TASK INSTRUCTIONS: Extract all lines from the data beneath that include the word "contact".

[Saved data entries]
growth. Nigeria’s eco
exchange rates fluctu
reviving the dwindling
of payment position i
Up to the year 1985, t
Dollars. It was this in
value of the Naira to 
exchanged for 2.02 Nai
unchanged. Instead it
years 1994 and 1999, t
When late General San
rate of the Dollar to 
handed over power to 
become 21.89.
==
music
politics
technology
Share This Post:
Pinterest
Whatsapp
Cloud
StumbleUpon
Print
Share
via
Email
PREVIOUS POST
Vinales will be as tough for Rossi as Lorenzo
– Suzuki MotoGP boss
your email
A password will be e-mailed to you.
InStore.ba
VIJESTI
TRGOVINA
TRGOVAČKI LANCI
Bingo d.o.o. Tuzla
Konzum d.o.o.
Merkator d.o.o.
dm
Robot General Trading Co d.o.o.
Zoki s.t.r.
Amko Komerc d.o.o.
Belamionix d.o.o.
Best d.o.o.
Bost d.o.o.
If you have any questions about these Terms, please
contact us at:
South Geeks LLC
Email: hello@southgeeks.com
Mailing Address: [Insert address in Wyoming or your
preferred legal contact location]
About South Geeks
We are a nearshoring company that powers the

SOLUTION:
contact us at:
preferred legal contact location]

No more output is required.